1289 (citations omitted) (alterations in original). The “unreasonable application” clause applies only “if the state court identifies the correct governing legal principle from [the Supreme] Court’s decisions but unreasonably applies that principle to the facts of the prisoner’s case.” Id. (citation omitted) (alterations in

original). However, a state court’s factual determination “is not unreasonable merely because the federal habeas court would have reached a different conclusion in the

first instance.” Id. (citation omitted). AEDPA “requires federal habeas courts to presume the correctness of state court’s factual findings unless applicants rebut this presumption with ‘clear and convincing evidence.’” Id. (citation omitted). This is a “demanding but not insatiable standard, requiring proof that a claim is highly

probable.” Id. (citation and internal quotation marks omitted). Further, this standard applies even if the state court does not provide the reasoning behind its decision because “the summary nature of a state court’s decision does not lessen

the deference that it is due.” Wright v. Sec'y for Dep't of Corr., 278 F.3d 1245, 1254 (11th Cir. 2002).
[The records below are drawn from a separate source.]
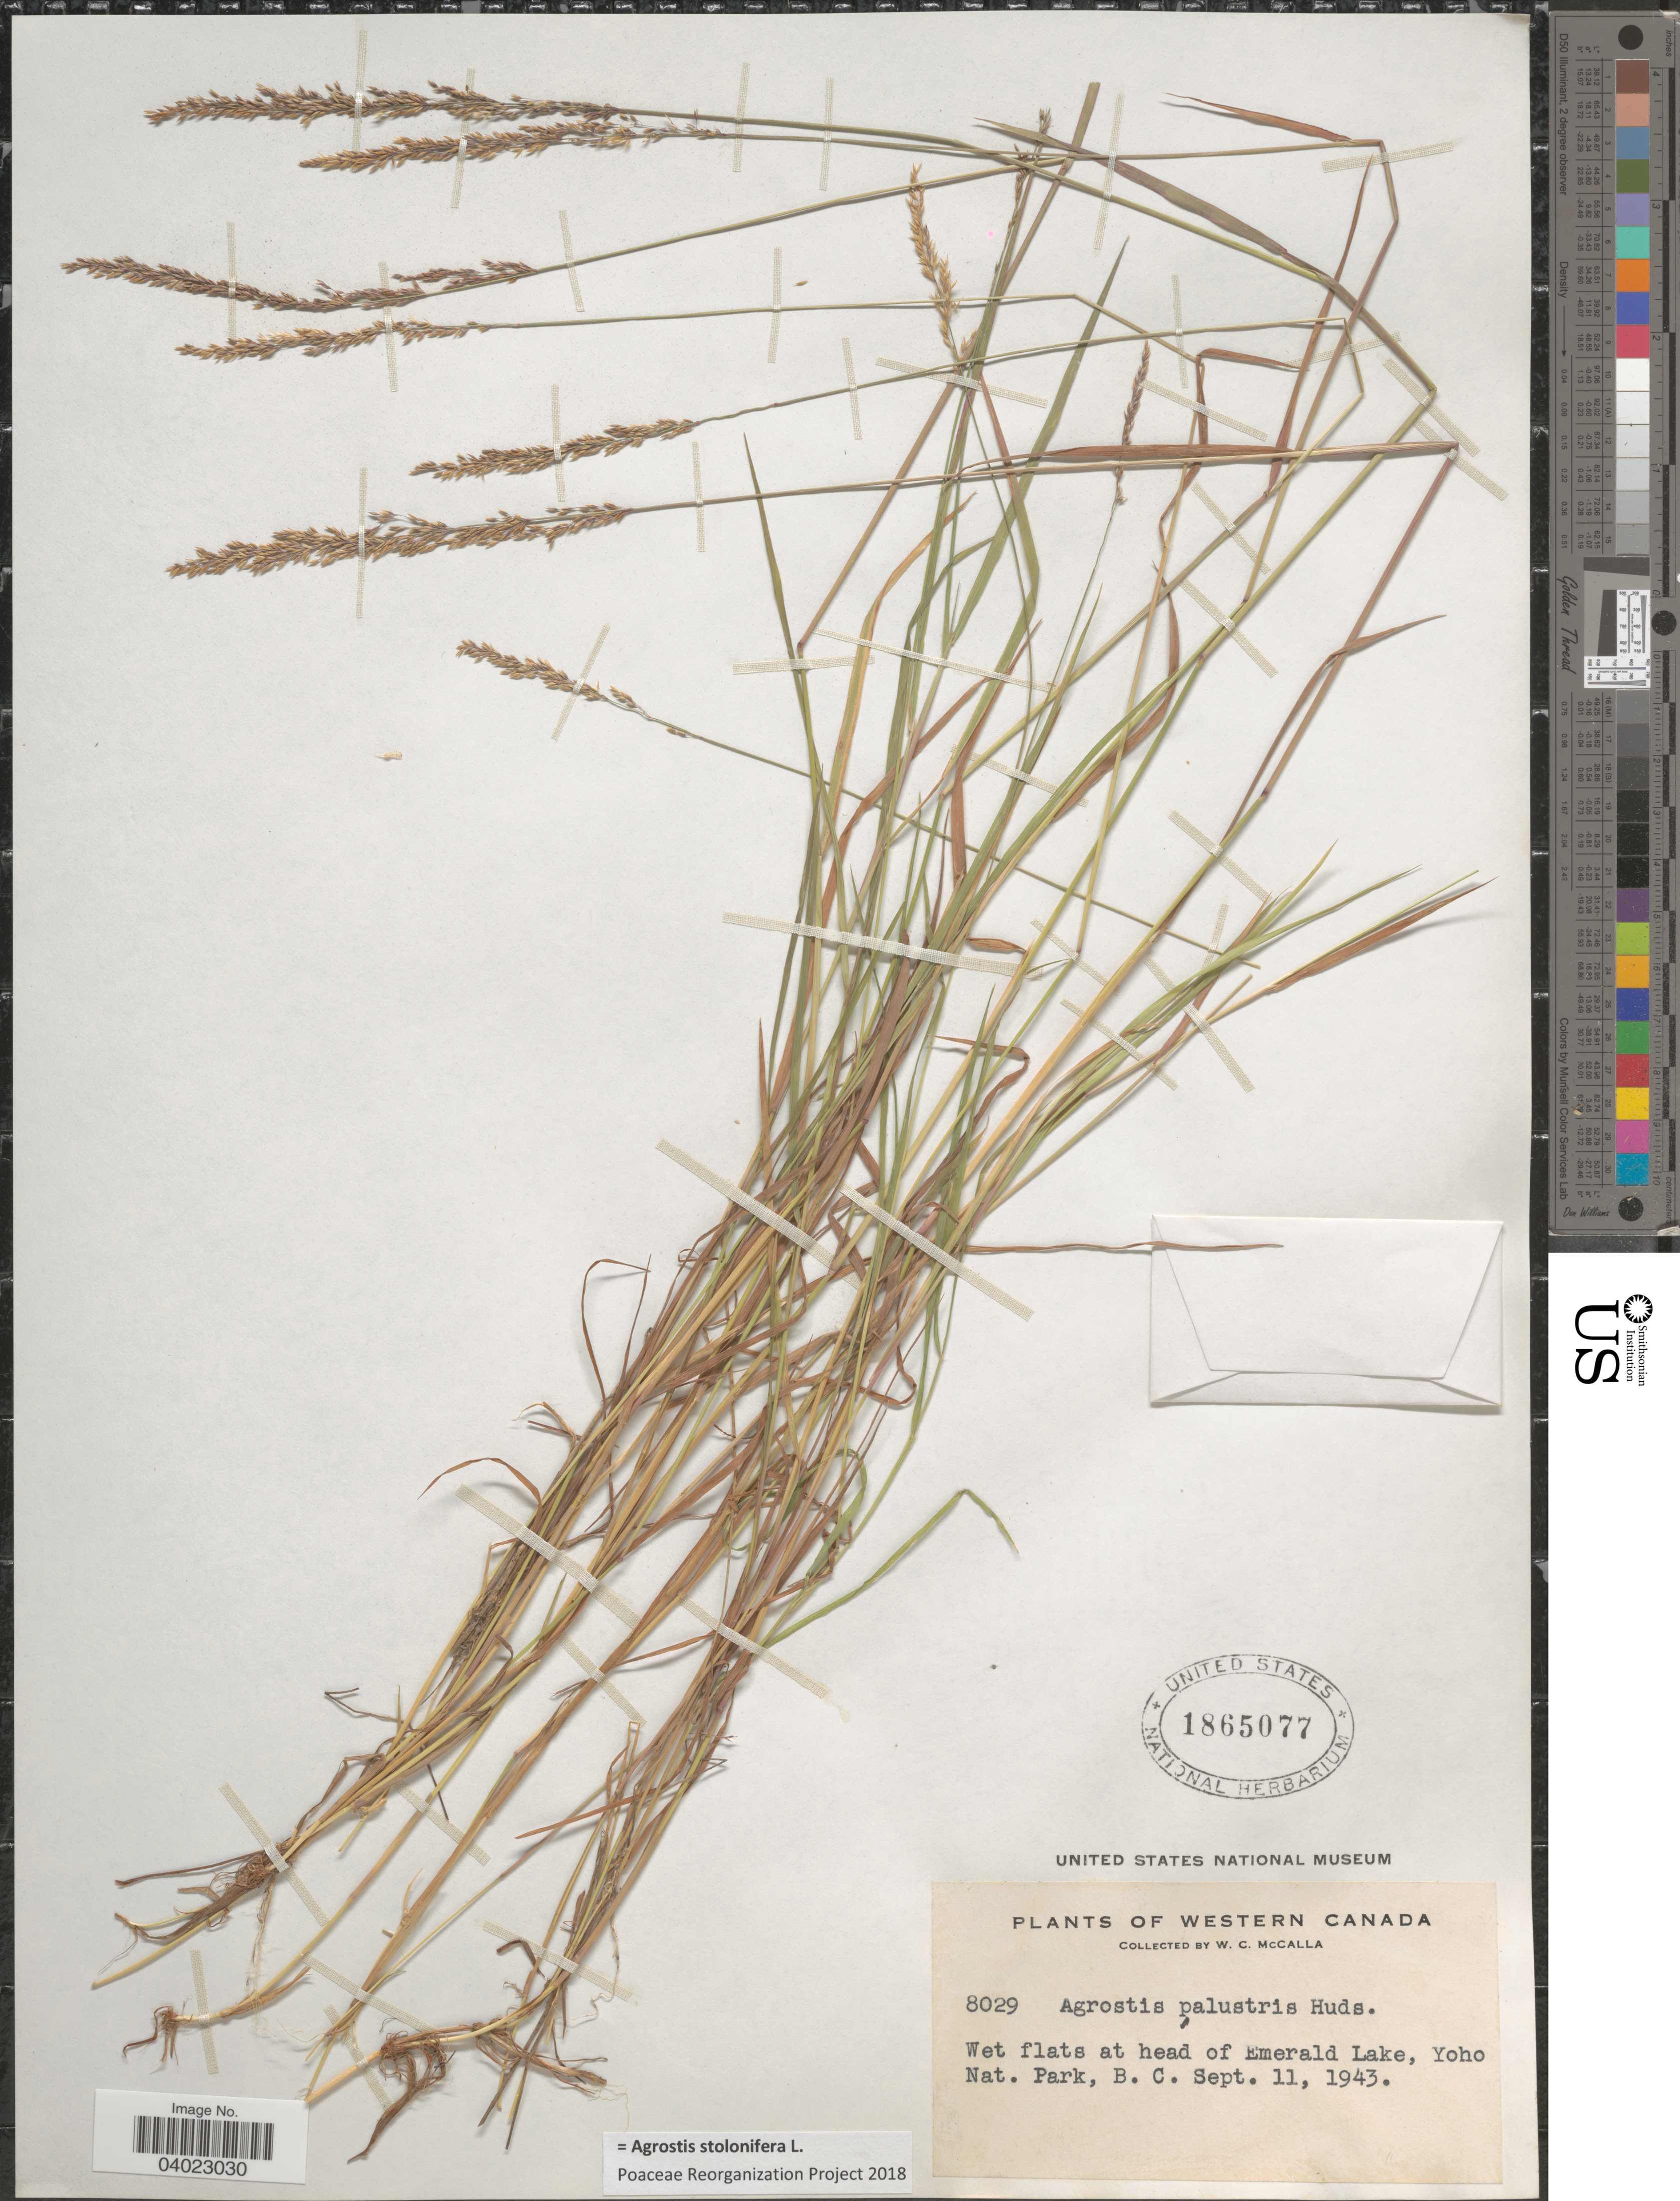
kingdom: Plantae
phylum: Tracheophyta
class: Liliopsida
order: Poales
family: Poaceae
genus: Agrostis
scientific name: Agrostis stolonifera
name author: L.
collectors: W. McCalla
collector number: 8029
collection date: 1943-09-11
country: Canada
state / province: British Columbia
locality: Western Canada. Wet flats at head of Emerald Lake, Yoho Nat. Park.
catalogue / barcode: US 1865077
Counsel is ineffective under the Sixth Amendment if “(1) counsel's performance was deficient; and (2) the deficient performance prejudiced the

defense such that petitioner was deprived of a fair trial.” Dill v. Allen, 488 F.3d 1344, 1354 (11th Cir. 2007) (citing Strickland v. Washington, 466 U.S. 668, 687 (1984)). But in the habeas context, “[t]he question is not whether a federal court

believes the state court’s determination under the Strickland standard was incorrect but whether that determination was unreasonable—a substantially higher threshold.” Knowles v. Mirzayance, 556 U.S. 111, 123 (2009) (citation and internal

quotation marks omitted). “If there is ‘any reasonable argument that counsel satisfied Strickland’s deferential standard,’ then a federal court may not disturb a state-court decision denying the claim.” Hittson v. GDCP Warden, 759 F.3d 1210,

1248 (11th Cir. 2014) (citation omitted). Discussion A. Timeliness

Federal habeas petitions are subject to a one-year statute of limitation. 28 U.S.C. § 2244(d)(1) (2018). It begins running—as relevant here—on “the date on

which the judgment became final by the conclusion of direct review or the expiration of the time for seeking such review.” Id. at 2244(d)(1)(A). The clock stops running for the “time during which a properly filed application for State post- conviction . . . judgment or claim is pending[.]” Id. § 2244(d)(2).

Here, Petitioner was sentenced on October 29, 2013. Dkt. 17-4. He then directly appealed his conviction and the conviction was affirmed on January 7, 2015. Dkts. 17-5; 17-7; 17-8. Thirteen days later, Petitioner filled a motion for

post-conviction relief. Motion for Post Conviction Relief 3.850, Florida v. Brown, 2013-CF-1784 NC (12th Fla. Cir. Ct. Jan. 20, 2015). Petitioner’s motion was denied. Final Order Denying Defendant’s Motion for Post Conviction Relief, Florida v. Brown, 2013-CF-1784 NC (12th Fla. Cir. Ct. March 16, 2016). Petitioner appealed, the appeal was denied, and the mandate was issued on

November 14, 2016. Dkt. 17-10. This petition was filed on October 28, 2016. Dkt. 1 at 1.